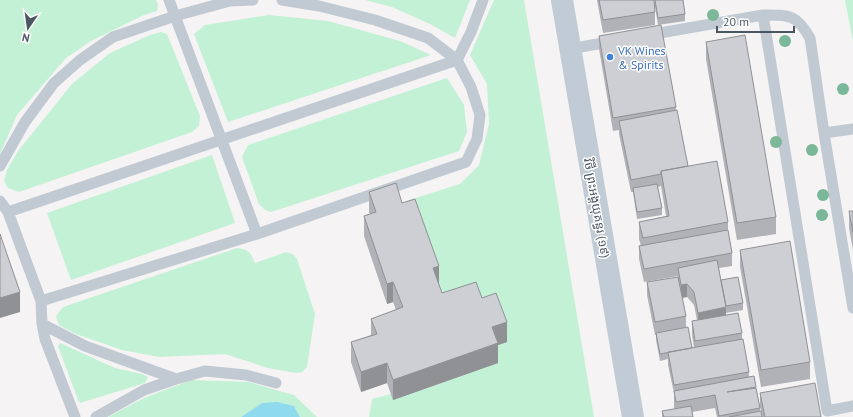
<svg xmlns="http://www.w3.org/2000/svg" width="853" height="417" viewBox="0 0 853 417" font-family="'PT Sans','Noto Sans Khmer',sans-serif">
<rect width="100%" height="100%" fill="#f5f3f3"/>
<path fill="#c3f1d5" d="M0 0H156L158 5 157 11 144 15 91 41 66 58 17 115 0 154Z
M365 0H470L455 38 430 24 392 7Z
M494 0H524L594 417H369L372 399 391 394 442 313 406 201 460 184 479 165 489 124 487 84 470 55Z
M845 0H853V42Z
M269 15 328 21 400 41 431 55 228 122 194 34 205 25Z
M161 32 167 34 200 116 199 126 192 132 19 192 8 188 4 181 7 170 18 151 72 84 110 53 150 35Z
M447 78 464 105 467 132 459 151 271 212 265 210 259 204 242 157 248 145Z
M212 155 235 223 71 280 47 213Z
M237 248C250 250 250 252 255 263L286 252 293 254 297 259 315 314 307 367 302 372 296 373 268 368 225 354 159 357 122 350 76 334 59 325 56 316 63 307Z
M60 343 115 368 142 374 148 377 145 383 80 403 78 400 58 346Z
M191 380 249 382 279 391 294 395 317 417H300L294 406 262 403 241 417H108L144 398Z"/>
<path fill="#90daee" d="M277 402 294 406 300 417H241L262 403Z"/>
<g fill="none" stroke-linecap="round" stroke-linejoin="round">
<path stroke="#c1cad2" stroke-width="11" d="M169 0 257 234
M763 15 827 411 853 406
M648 35 763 15C789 15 796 14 810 38L824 133 853 308
M570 49 614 41
M824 133 853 129
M0 166 25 122 54 83 80 60 113 37 175 16 230 1 253 0
M0 201 8 212 41 301 42 324 45 339 75 417
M8 212 457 60 471 32 483 0
M41 301 257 234 466 162 477 139 480 115 471 87 457 60 428 38 375 20 319 6 282 0
M42 324 85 346 176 379 205 371 246 375 276 383
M96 417 144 390 176 379"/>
<path stroke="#c1cbd6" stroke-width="22" d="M562 0 633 417"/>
</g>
<g fill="#7bb799">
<circle cx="713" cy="15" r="6"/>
<circle cx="785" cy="41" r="6"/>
<circle cx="843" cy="89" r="6"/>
<circle cx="776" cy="142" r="6"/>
<circle cx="812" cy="150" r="6"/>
<circle cx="823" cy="195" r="6"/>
<circle cx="822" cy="215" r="6"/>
</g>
<path fill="#b0b2b7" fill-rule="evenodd" d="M597 0H654L655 12V25L603 33Z
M654 0H683L685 14V21L658 25Z
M599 36 676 107V110L688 166 728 222V231L732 253V266L719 268 721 280 743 303V310L726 313V315L742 333V339L749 372V377L754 376 760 408V412L762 417H717L715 408 692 412 693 417H662V411L674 409V393L668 365V359L660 361 656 340V335H655L647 295V282L678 277V276L644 282 639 259V246H641L639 239V222L666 216 661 186 658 187 662 208V215L637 219 633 192H631L619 134V130L613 131 599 49ZM687 297 694 305 697 320 692 321V334L694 348H692L686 327V316L682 298Z
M706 42 776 217V234L737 240 706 59Z
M369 192 402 203 439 284 442 293 482 298 507 342 498 345V363L393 400 387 383 361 392 351 362V342L371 335V319L396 310 393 302 387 304 364 236V216L370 214 369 212Z
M849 211H853V250L849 228Z
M740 250 810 362V379L761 387 740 267Z
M760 393 821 417H762L760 406Z"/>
<path fill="#909195" d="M439 266V286L433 268Z
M393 282V302L387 304V284Z
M687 284V297L681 298V285Z
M20 292V312L0 318V298Z
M726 307V320L698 326V313Z
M507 322V342L498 345V363L393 400V380L492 327Z
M387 363V383L361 392V372Z"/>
<path fill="#cdcfd5" stroke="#909195" d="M599 0H654L655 12 603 20Z
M655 0H683L685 14 658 18Z
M661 25 676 107 613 118 599 36Z
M745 35 776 217 737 223 706 42Z
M677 110 688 166 661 171V174L631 180 619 121Z
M717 161 728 222 643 238 639 222 669 216 661 171Z
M396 183 402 203 415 199 439 266 433 268 442 293 476 282 482 298 496 293 507 322 492 327 498 343 393 380 387 363 361 372 351 342 377 334 371 319 403 307 393 282 387 284 364 216 376 212 369 192Z
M657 184 662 208 637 212 633 188Z
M849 211H853V232Z
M728 230 732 253 644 269 639 246Z
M0 234 20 292 0 298Z
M790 241 810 362 761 370 740 250Z
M717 260 726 307 698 313 694 292 687 284 681 285 678 268Z
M678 277 686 316 655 322 647 282Z
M738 277 743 303 726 306 721 280Z
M738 313 742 333 695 341 692 321Z
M688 327 692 348 660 354 656 333Z
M743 339 749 372 674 385 668 352Z
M754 376 756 387 727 392 756 388 760 408 719 416 715 395 676 402 674 391Z
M815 383 821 417H765L760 393Z
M691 406 693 417H664L662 411Z
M761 411 762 417H729Z"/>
<circle fill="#3f7fe0" stroke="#fff" stroke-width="1.5" cx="610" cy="57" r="4"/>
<g text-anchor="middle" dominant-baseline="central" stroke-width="3" stroke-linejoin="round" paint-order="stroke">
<g font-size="12" fill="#366cbe" stroke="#fff" text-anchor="start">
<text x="618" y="50">VK Wines<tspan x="618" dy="14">&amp; Spirits</tspan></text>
</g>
<g font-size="12" fill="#4a5661" stroke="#fff">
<text transform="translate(597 208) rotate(80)">វិថី ព្រះអង្គយុគន្ធរ (១៩)</text>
</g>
</g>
<g transform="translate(28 28) rotate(193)" stroke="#ffffff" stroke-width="3" paint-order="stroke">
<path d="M0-3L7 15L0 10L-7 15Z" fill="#4a5661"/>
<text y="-6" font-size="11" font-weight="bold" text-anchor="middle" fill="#4a5661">N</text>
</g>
<path d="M717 26v6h77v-6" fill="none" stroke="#4a5661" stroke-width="2"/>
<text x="723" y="26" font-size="12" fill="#4a5661" stroke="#ffffff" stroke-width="3" paint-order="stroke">20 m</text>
</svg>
· · · · ·
▶ [Activity]: Look through the listing, and copy each line in which the string "linejoin" turns up.

▶ [Solution to the exercise]:
<g fill="none" stroke-linecap="round" stroke-linejoin="round">
<g text-anchor="middle" dominant-baseline="central" stroke-width="3" stroke-linejoin="round" paint-order="stroke">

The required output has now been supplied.